Excerpt to read:
+ + +

Restoring Paradise on Earth

The Natural Way of Farming

 

Vegetables in full bloom beneath a peach tree

 

The Natural Way of Farming
Masanobu Fukuoka

"The ultimate goal of farming is not the growing of crops,
but the cultivation and perfection of human beings."

* Imagine raising crops with no cultivation, no chemical fertilizers or herbicides, not even any added compost! Fukuoka has learned not to ask the impossible of nature, and is blessed with impossible high yields. Instead of continually attempting to do a little bit more, he has looked for ways to do less, to leave off unnecessary labors, and yet his soil grows richer every year. He offers us a provocative image of stewardship to the earth as the cornerstone to a society of sufficiency, permanence, and self-renewal.

* Masanobu is a rare individual to have devoted over 50 years to farming as a spiritual path. Even rarer in this age of fragmented specialization is his grasp on the interrelatedness of all aspects of human society and nature. Acclaimed as a modern-day "Lao Tzu" by fellow Japanese for his paradoxical wisdom.

+ + +

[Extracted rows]

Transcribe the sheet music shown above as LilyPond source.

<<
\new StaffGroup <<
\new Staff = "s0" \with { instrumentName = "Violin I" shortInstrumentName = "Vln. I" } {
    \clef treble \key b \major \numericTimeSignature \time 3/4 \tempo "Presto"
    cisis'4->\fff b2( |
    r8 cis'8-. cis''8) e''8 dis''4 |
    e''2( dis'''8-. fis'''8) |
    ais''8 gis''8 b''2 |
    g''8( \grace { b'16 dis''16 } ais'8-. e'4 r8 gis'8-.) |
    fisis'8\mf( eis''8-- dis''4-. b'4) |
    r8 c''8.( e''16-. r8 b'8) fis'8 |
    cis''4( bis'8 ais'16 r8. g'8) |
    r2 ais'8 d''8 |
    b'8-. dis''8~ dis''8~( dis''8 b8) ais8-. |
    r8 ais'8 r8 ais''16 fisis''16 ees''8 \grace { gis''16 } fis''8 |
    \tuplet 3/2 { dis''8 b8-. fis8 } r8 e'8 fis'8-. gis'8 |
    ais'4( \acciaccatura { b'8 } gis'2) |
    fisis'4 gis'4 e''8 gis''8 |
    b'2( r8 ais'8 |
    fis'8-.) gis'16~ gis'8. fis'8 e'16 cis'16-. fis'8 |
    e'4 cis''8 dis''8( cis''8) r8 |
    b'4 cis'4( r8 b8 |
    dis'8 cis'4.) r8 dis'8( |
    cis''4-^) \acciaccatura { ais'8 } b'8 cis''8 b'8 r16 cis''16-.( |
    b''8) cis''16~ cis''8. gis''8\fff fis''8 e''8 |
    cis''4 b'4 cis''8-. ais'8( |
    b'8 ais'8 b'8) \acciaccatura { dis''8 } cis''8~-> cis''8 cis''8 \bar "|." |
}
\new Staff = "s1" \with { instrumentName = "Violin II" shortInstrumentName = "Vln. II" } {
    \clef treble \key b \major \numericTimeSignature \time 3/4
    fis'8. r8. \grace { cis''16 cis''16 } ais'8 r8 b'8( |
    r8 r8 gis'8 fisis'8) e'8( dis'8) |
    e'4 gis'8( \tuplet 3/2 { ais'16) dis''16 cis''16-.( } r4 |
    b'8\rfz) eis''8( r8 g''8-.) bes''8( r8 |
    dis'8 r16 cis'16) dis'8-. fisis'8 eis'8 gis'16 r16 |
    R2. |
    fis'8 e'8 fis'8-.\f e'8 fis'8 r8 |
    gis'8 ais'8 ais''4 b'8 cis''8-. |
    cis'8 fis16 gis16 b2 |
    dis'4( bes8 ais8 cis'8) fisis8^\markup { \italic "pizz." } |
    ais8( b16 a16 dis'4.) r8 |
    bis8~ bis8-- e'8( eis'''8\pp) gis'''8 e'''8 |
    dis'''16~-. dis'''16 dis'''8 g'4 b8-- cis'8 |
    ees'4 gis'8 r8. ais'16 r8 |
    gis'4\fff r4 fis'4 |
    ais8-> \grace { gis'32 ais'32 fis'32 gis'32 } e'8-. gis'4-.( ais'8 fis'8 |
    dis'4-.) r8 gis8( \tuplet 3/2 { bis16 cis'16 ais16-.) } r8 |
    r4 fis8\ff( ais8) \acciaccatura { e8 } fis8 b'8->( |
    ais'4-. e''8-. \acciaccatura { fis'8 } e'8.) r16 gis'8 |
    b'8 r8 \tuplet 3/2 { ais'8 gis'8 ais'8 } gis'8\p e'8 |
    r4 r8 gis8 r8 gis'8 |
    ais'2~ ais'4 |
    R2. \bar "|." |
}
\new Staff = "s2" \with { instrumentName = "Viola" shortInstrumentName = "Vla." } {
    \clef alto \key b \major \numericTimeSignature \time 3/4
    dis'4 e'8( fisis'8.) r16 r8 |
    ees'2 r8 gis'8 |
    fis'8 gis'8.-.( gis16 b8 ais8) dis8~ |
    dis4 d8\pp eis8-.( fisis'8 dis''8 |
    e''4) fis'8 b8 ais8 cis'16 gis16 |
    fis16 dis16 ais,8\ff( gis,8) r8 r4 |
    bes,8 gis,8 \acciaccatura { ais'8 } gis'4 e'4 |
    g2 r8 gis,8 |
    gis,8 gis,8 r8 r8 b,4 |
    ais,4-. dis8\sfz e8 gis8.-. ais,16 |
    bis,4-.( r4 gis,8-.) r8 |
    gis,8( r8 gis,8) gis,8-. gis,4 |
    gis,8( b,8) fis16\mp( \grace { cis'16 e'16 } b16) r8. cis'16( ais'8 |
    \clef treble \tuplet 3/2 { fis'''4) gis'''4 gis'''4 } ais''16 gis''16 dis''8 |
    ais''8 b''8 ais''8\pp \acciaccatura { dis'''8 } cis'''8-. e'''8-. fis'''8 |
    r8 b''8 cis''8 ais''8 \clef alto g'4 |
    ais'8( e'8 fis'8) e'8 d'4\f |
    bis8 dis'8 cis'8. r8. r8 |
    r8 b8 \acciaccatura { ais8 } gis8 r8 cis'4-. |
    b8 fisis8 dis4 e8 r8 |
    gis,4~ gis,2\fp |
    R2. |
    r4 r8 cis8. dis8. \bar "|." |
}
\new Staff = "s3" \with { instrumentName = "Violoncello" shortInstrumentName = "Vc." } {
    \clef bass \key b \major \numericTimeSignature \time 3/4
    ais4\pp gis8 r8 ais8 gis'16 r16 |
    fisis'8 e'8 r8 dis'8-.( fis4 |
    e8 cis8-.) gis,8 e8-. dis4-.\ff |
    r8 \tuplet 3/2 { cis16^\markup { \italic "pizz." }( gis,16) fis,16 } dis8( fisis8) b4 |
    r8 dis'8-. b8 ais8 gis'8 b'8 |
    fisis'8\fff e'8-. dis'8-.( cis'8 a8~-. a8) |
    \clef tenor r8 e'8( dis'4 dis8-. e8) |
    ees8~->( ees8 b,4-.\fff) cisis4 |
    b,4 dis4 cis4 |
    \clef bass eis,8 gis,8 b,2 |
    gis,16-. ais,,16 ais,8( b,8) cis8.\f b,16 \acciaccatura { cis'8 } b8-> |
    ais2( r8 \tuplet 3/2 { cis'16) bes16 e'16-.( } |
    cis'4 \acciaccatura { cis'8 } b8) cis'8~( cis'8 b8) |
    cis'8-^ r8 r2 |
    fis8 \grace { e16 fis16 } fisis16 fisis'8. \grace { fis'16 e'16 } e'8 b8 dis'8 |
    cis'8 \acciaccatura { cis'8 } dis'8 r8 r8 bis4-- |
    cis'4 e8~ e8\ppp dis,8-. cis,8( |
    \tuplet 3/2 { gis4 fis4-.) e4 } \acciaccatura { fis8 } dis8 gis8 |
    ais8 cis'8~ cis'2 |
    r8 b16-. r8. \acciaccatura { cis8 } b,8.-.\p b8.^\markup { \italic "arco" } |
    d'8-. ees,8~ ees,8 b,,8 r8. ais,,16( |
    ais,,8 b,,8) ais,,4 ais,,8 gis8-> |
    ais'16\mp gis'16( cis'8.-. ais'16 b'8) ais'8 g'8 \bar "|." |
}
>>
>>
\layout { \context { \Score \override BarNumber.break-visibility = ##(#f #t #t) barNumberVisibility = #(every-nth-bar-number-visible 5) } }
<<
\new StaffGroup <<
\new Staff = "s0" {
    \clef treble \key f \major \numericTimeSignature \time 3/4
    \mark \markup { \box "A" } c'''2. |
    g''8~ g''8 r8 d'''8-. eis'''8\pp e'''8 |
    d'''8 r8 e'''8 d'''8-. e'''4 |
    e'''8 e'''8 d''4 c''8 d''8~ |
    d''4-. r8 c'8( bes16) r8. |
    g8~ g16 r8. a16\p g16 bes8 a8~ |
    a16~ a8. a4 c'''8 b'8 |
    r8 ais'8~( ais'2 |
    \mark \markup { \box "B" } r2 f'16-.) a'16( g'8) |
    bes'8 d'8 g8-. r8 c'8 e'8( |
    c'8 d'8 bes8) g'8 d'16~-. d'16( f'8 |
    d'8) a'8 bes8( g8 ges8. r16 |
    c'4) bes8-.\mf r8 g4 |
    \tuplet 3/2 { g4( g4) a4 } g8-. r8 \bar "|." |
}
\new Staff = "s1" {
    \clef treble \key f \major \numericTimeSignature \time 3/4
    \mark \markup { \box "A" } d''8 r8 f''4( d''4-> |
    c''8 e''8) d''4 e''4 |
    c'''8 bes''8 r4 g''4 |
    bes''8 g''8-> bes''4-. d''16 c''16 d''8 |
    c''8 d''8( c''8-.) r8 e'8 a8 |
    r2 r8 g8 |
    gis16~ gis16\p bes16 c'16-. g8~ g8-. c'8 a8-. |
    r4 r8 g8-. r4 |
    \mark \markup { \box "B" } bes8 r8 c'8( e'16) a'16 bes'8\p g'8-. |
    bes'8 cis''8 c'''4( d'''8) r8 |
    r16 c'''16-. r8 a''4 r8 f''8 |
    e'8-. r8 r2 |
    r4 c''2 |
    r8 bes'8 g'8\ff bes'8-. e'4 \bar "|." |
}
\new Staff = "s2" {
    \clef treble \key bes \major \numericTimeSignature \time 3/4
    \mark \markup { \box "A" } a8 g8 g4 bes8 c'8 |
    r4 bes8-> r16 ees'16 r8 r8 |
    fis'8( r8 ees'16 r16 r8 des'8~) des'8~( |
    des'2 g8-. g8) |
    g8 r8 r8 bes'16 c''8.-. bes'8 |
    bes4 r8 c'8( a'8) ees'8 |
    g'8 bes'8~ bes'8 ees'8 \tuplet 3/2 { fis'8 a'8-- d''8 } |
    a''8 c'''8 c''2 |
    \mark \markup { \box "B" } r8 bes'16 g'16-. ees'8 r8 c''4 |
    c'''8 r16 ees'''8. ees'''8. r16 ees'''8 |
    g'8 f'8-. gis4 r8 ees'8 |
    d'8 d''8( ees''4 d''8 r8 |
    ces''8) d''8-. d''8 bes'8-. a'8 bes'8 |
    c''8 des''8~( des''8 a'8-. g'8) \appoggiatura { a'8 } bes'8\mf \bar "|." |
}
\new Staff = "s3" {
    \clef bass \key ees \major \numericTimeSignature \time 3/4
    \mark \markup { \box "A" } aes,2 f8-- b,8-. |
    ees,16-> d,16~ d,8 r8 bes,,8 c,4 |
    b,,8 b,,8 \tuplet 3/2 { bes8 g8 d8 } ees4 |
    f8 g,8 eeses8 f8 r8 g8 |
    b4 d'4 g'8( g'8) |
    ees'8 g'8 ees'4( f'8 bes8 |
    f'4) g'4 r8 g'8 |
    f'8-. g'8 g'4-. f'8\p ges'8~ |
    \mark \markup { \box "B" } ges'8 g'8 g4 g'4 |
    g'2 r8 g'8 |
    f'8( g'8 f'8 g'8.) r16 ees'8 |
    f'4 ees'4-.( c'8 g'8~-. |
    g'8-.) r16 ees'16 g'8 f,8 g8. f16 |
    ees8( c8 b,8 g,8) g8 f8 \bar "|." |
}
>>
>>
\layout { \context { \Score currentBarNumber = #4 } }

+ + +

Work to complete:
1. According to the book description for The Natural Way of Farming, for how many years has Masanobu devoted himself to farming as a spiritual path?
2. Print the part of the book description for The Natural Way of Farming that opens with the words containing "Vegetables in full" and closes with "permanence, and self-renewal.".
3. Proceed with the book description for The Natural Way of Farming, picking up after its last sentence.

Answers for this exercise:
1. Over 50 years.

2.
Vegetables in full bloom beneath a peach tree

 

The Natural Way of Farming
Masanobu Fukuoka

"The ultimate goal of farming is not the growing of crops,
but the cultivation and perfection of human beings."

* Imagine raising crops with no cultivation, no chemical fertilizers or herbicides, not even any added compost! Fukuoka has learned not to ask the impossible of nature, and is blessed with impossible high yields. Instead of continually attempting to do a little bit more, he has looked for ways to do less, to leave off unnecessary labors, and yet his soil grows richer every year. He offers us a provocative image of stewardship to the earth as the cornerstone to a society of sufficiency, permanence, and self-renewal.

3.
Born in a small farming village on the island of Shikoku in Southern Japan in 1914, Masanobu Fukuoka was trained in microbiology as a plant pathologist. His command of this newly introduced Western science soon won him what promised to be a steady, if uneventful career as an agriculture customs inspector running tests on incoming and outgoing plants at the port of Yokohama. Then suddenly, at only twenty-five, doubts set in. He started to question everything he had learned about the "wonders of modern agriculture science," and in a dawning of vision he came to see that all the "accomplishments" of human civilization are meaningless before the totality of nature. From that moment on, his life has been dedicated to fulfilling the promise of that vision; bringing it into ever greater, more immediate focus.

Since the publication of his best-selling introductory work, One-Straw Revolution, he has accepted invitations to visit the United States in 1978, Europe in 1981, and Africa in 1985, where he lectured and made a tour of organic farms, but he prefers to stay close by his fields.

Natural farming is based on a nature free of human meddling and intervention.

The five major principles:

* No tillage
* No fertilizer
* No pesticides
* No weeding
* No pruning

It strives to restore nature from the destruction wrought by human knowledge and action, and to resurrect a humanity divorced from God.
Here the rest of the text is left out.